Bug 1546179

Summary: nettop.stp fails with read fault on rhel-alt-7.5/s390x
Product: Red Hat Enterprise Linux 7 Reporter: Martin Cermak <mcermak>
Component: systemtapAssignee: Frank Ch. Eigler <fche>
Status: CLOSED ERRATA QA Contact: Martin Cermak <mcermak>
Severity: medium Docs Contact: Vladimír Slávik <vslavik>
Priority: medium    
Version: 7.5-AltCC: bgollahe, chorn, cww, dsmith, fche, fj-lsoft-kernel-it, fj-lsoft-rh-dump, jistone, lberk, lherbolt, mbenitez, mcermak, mjw, pasik, vslavik
Target Milestone: rc   
Target Release: ---   
Hardware: s390x   
OS: Linux   
Whiteboard:
Fixed In Version: systemtap-3.3-1.el7 Doc Type: No Doc Update
Doc Text:
undefined
Story Points: ---
Clone Of: 1506230 Environment:
Last Closed: 2018-10-30 10:46:00 UTC Type: Bug
Regression: --- Mount Type: ---
Documentation: --- CRM:
Verified Versions: Category: ---
oVirt Team: --- RHEL 7.3 requirements from Atomic Host:
Cloudforms Team: --- Target Upstream Version:
Embargoed:
Bug Depends On:    
Bug Blocks: 1477664, 1505884, 1609081    

Description Martin Cermak 2018-02-16 14:26:04 UTC
+++ This bug was initially created as a clone of Bug #1506230 +++

=======
# stap nettop.stp  -c 'wget -q https://ftp.spline.de/pub/OpenBSD/ftplist'
ERROR: read fault [man error::fault] at 0x76af7f20 near identifier '$skb' at /usr/share/systemtap/tapset/linux/networking.stp:84:27
  PID   UID DEV     XMIT_PK RECV_PK XMIT_KB RECV_KB COMMAND        
19715     0 enccw0.0.8000       2       0       0       0 wget           

WARNING: Number of errors: 1, skipped probes: 0
WARNING: /usr/bin/staprun exited with status: 1
Pass 5: run failed.  [man error::pass5]
#
=======

Note that -P doesn't help.  SSH, or ICMP isn't sufficient to reproduce, but https or ftp traffic seems to kill.

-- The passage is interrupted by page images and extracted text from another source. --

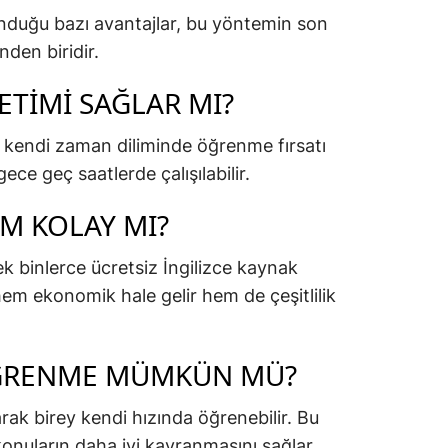
nduğu bazı avantajlar, bu yöntemin son
nden biridir.
TIMI SAĞLAR MI?
in kendi zaman diliminde öğrenme fırsatı
ece geç saatlerde çalışılabilir.
M KOLAY MI?
ek binlerce ücretsiz İngilizce kaynak
em ekonomik hale gelir hem de çeşitlilik
ÖĞRENME MÜMKÜN MÜ?
rak birey kendi hızında öğrenebilir. Bu
onuların daha iyi kavranmasını sağlar.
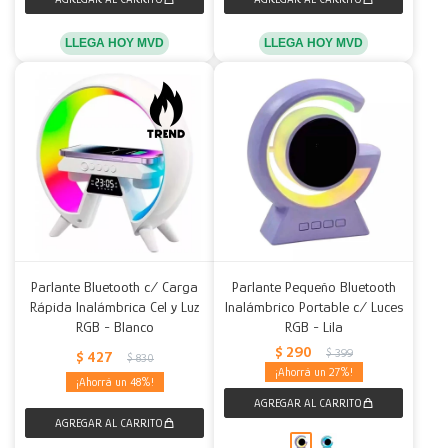
LLEGA HOY MVD
LLEGA HOY MVD
Parlante Bluetooth c/ Carga
Parlante Pequeño Bluetooth
Rápida Inalámbrica Cel y Luz
Inalámbrico Portable c/ Luces
RGB - Blanco
RGB - Lila
$
290
$
399
$
427
$
830
27
48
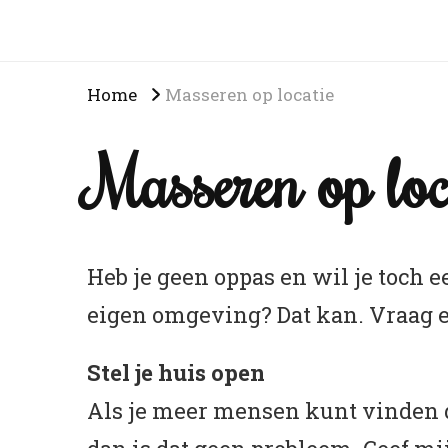
Home
Masseren op locatie
Masseren op loc
Heb je geen oppas en wil je toch 
eigen omgeving? Dat kan. Vraag e
Stel je huis open
Als je meer mensen kunt vinden 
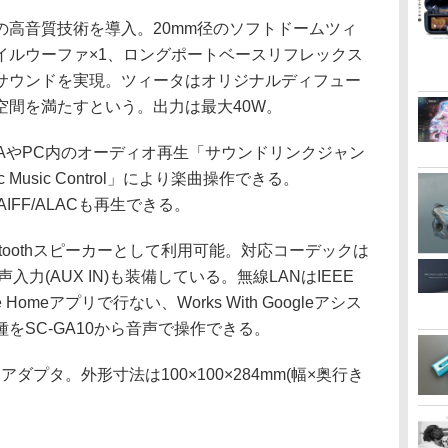
高音質技術を導入。20mm径のソフトドームツィ
コイルウーファ×1、ロングポートベースリフレックス
サウンドを実現。ツィータはオリジナルディフュー
空間を満たすという。出力は最大40W。
DIGAやPC内のオーディオ再生「サウンドリンクジャン
 Music Control」により楽曲操作できる。
AV/AIFF/ALACも再生できる。
luetoothスピーカーとして利用可能。対応コーデックは
入力(AUX IN)も装備している。無線LANはIEEE
ogle Homeアプリで行ない、Works With Googleアシス
をSC-GA10から音声で操作できる。
プタ。外形寸法は100×100×284mm(幅×奥行き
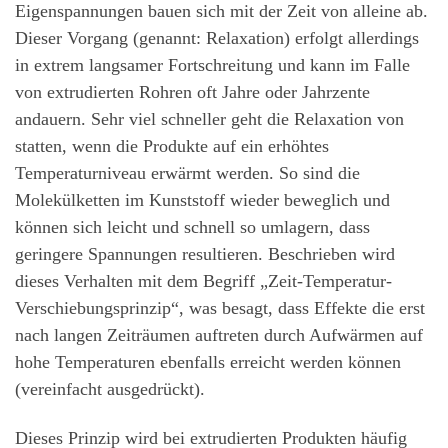
Eigenspannungen bauen sich mit der Zeit von alleine ab.
Dieser Vorgang (genannt: Relaxation) erfolgt allerdings
in extrem langsamer Fortschreitung und kann im Falle
von extrudierten Rohren oft Jahre oder Jahrzente
andauern. Sehr viel schneller geht die Relaxation von
statten, wenn die Produkte auf ein erhöhtes
Temperaturniveau erwärmt werden. So sind die
Molekülketten im Kunststoff wieder beweglich und
können sich leicht und schnell so umlagern, dass
geringere Spannungen resultieren. Beschrieben wird
dieses Verhalten mit dem Begriff „Zeit-Temperatur-
Verschiebungsprinzip“, was besagt, dass Effekte die erst
nach langen Zeiträumen auftreten durch Aufwärmen auf
hohe Temperaturen ebenfalls erreicht werden können
(vereinfacht ausgedrückt).
Dieses Prinzip wird bei extrudierten Produkten häufig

Comment 2 David Smith 2018-02-27 21:20:01 UTC
OK, I think I know what is going on here. The following kernel commit changed the sk_buff structure:

====
commit bffa72cf7f9df842f0016ba03586039296b4caaf
Author: Eric Dumazet <edumazet>
Date:   Tue Sep 19 05:14:24 2017 -0700

    net: sk_buff rbnode reorg
    
    skb->rbnode shares space with skb->next, skb->prev and skb->tstamp
====

The sk_buff structure now looks like this:

====
struct sk_buff {
	union {
		struct {
			/* These two members must be first. */
			struct sk_buff		*next;
			struct sk_buff		*prev;

			union {
				struct net_device	*dev;
				/* Some protocols might use this space to store information,
				 * while device pointer would be NULL.
				 * UDP receive path is one user.
				 */
				unsigned long		dev_scratch;
			};
		};
		struct rb_node	rbnode; /* used in netem & tcp stack */
	};
        ... stuff deleted ...
};
====

The systemtap read fault error is coming from the following tapset line:

	dev_name = kernel_string($skb->dev->name)

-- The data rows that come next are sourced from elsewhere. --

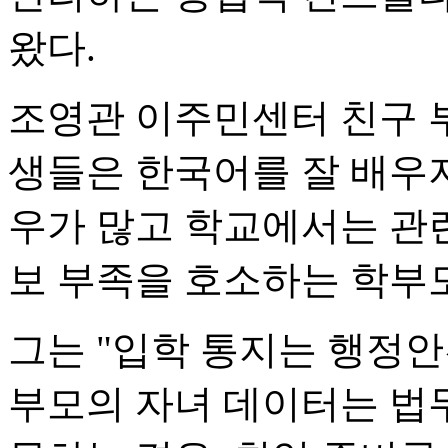
왔다.
조영관 이주민센터 친구 
생들은 한국어를 잘 배우
우가 많고 학교에서는 관련
보 부족을 호소하는 학부모
그는 "입학 통지는 행정
부모의 자녀 데이터는 법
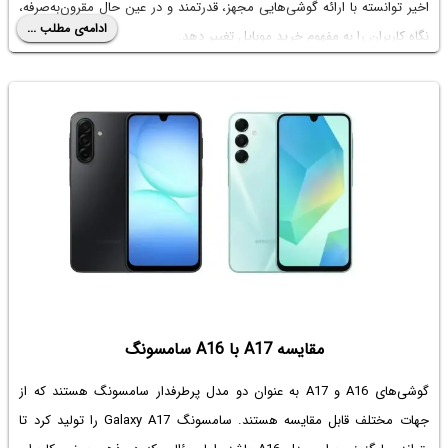
اخیر توانسته با ارائه گوشی‌هایی مجهز، قدرتمند و در عین حال مقرون‌به‌صرفه،
ادامه‌ی مطلب ...
نگاه کاربران را به مفهوم خرید موبایل تغییر دهد.
اما با وجود سیاست قیمت‌گذاری تهاجمی شیائومی، افزایش عمومی قیمت
موبایل باعث شده حتی گوشی‌های اقتصادی و میان‌رده نیز برای بسیاری از
کاربران، نیازمند برنامه‌ریزی مالی دقیق‌تری باشند. در چنین شرایطی، خرید
قسطی موبایل شیائومی به راهکاری منطقی، محبوب و کاملاً کاربردی تبدیل
شده است؛ راهکاری که امکان دسترسی به جدیدترین مدل‌ها را بدون فشار
مالی فراهم می‌کند.
مقایسه A17 با A16 سامسونگ
گوشی‌های A16 و A17 به عنوان دو مدل پرطرفدار سامسونگ هستند که از
جهات مختلف قابل مقایسه هستند. سامسونگ Galaxy A17 را تولید کرد تا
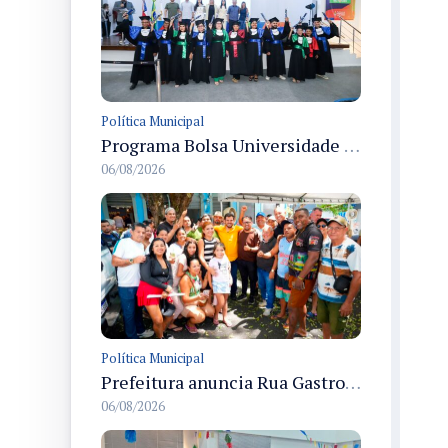
Política Municipal
Programa Bolsa Universidade entrega certificados a formandos em Manaus na sede do Executivo municipal
06/08/2026
Política Municipal
Prefeitura anuncia Rua Gastronômica de Manaus e garante alternativas para 54 ambulantes cadastrados
06/08/2026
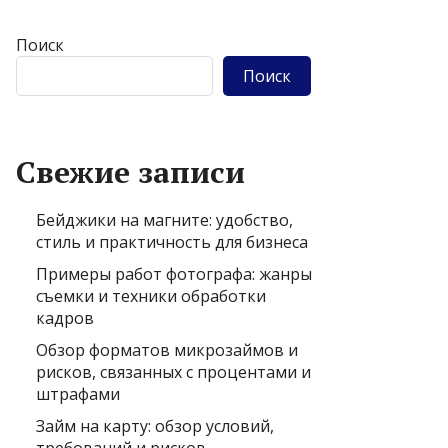
Поиск
Поиск
Свежие записи
Бейджики на магните: удобство,
стиль и практичность для бизнеса
Примеры работ фотографа: жанры
съемки и техники обработки
кадров
Обзор форматов микрозаймов и
рисков, связанных с процентами и
штрафами
Займ на карту: обзор условий,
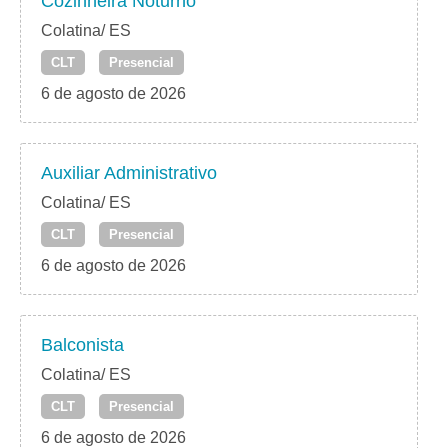
Cozinheira Noturno
Colatina/ ES
CLT
Presencial
6 de agosto de 2026
Auxiliar Administrativo
Colatina/ ES
CLT
Presencial
6 de agosto de 2026
Balconista
Colatina/ ES
CLT
Presencial
6 de agosto de 2026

(Of course, I'll remind readers that a "read fault" error is really a good thing - that's systemtap realizing that this address isn't valid and giving an error instead of trying to read a bad address and potentially crashing the kernel.)

In this case, the problem I see in finding a solution is that I don't see a way of knowing which of the two different unions have valid values in them:

1) In this particular skb, is skb->rbnode valid or is the unnamed structure containing next/prev valid?

2) Assuming this particular skb's unnamed structure containing next/prev is valid, is dev or dev_scratch valid?

The s390x is probably seeing the read fault error more than other platforms because it has always been more "sensitive" to bad addresses.

The quickest solution would just be to surround that tapset code with 'try { ... } catch { ... }' and returning the dev_name field as something like "UNKNOWN", but that doesn't really follow the spirit of the following bug where we tried to eradicate strings like that:

<https://sourceware.org/bugzilla/show_bug.cgi?id=15044>

Comment 3 David Smith 2018-03-02 20:06:41 UTC
Fixed upstream in commit 2f6fcfc68. Accesses to sk_buff structures are now surrounded by try/catch in probes.

Comment 11 errata-xmlrpc 2018-10-30 10:46:00 UTC
Since the problem described in this bug report should be
resolved in a recent advisory, it has been closed with a
resolution of ERRATA.

For information on the advisory, and where to find the updated
files, follow the link below.

If the solution does not work for you, open a new bug report.

https://access.redhat.com/errata/RHEA-2018:3168